BAIER: That's Worcester when we met him 15 years ago. By that time, a photo of his quiet annual tribute had gone viral, inspiring droves of volunteers to help lay wreaths at Arlington and cemeteries in their hometowns.

WORCESTER: Where would we be if it wasn't for the military that had our backs? We need to honor those people and remember them.

BAIER: Worcester turned this outpouring into a non-profit called Wreaths Across America, helping support ceremonies in thousands of cities and in American battlefield cemeteries around the world.

WORCESTER: It was going to be that one-time thing, but it was so well received. And I said, you know, we're going to do that for as long as we can. And here we are 30 years later.

BAIER: This year, Worcester will mark his 30th year donating.

UNIDENTIFIED MALE: My grandfather, Morrill Worcester.

BAIER: He was honored this week here in Washington.

WORCESTER: We just barely scratched the surface.

BAIER (on camera): Did you ever think, watching all these people stream and, that it was going to be this?

WORCESTER: No, not at all. I knew that we had kind of struck a chord. Now you can go anywhere in the United States and you ask about Wreaths Across America and somebody will know that.

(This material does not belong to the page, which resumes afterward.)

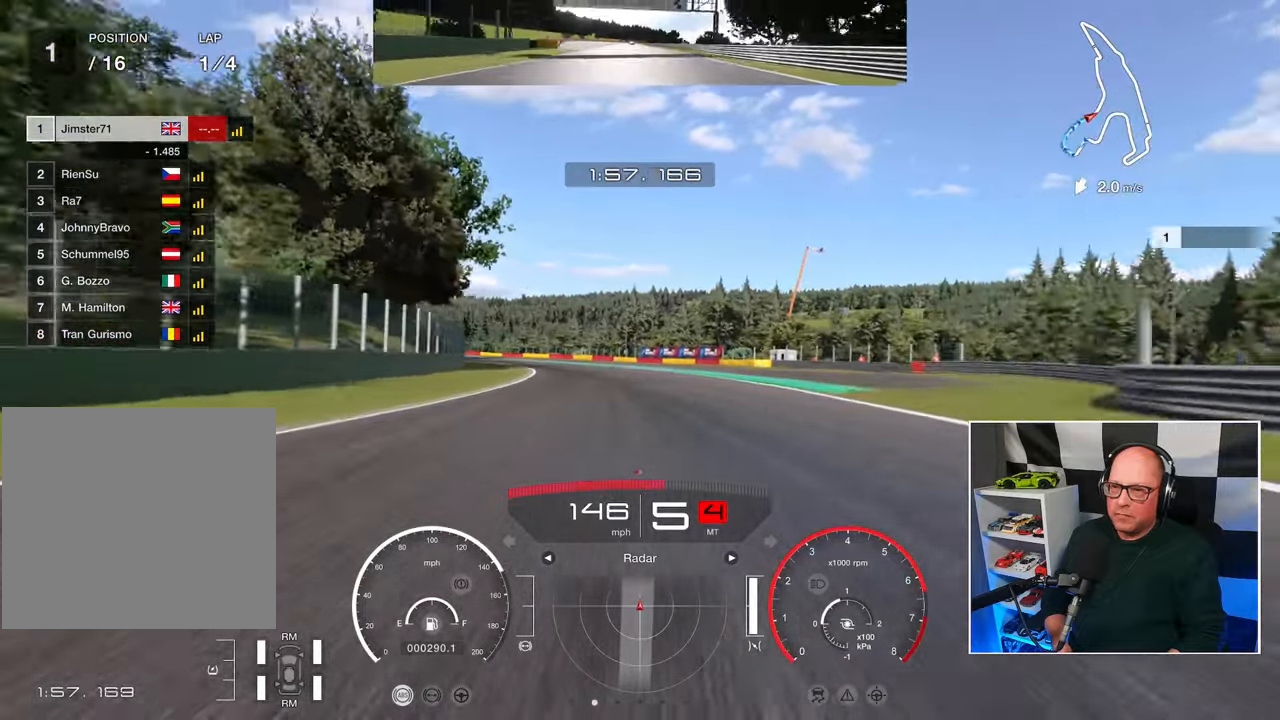
{"buttons": ["R2"], "left_stick": "up-left", "right_stick": "center", "events": []}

BAIER: How long do you think this tradition continues?

WORCESTER: Well, you know, it will continue for as long as America is free.

(END VIDEOTAPE)

BAIER: We hope so. It was powerful. This year's volunteers laid 2.4 million wreaths in 3,100 cities. And Worcester made it to D.C. this year despite a recent stroke. A powerful illustration of his commitment to this annual tribute, and we hope he continues to feel better.

That's it for today. Join me weeknights at 6:00 p.m. Eastern for "SPECIAL REPORT" on Fox News Channel. We'll have much more reaction tomorrow to Senator Manchin's big news this hour and its reverberations around Washington.

Have a great week, and we'll see you next FOX NEWS SUNDAY.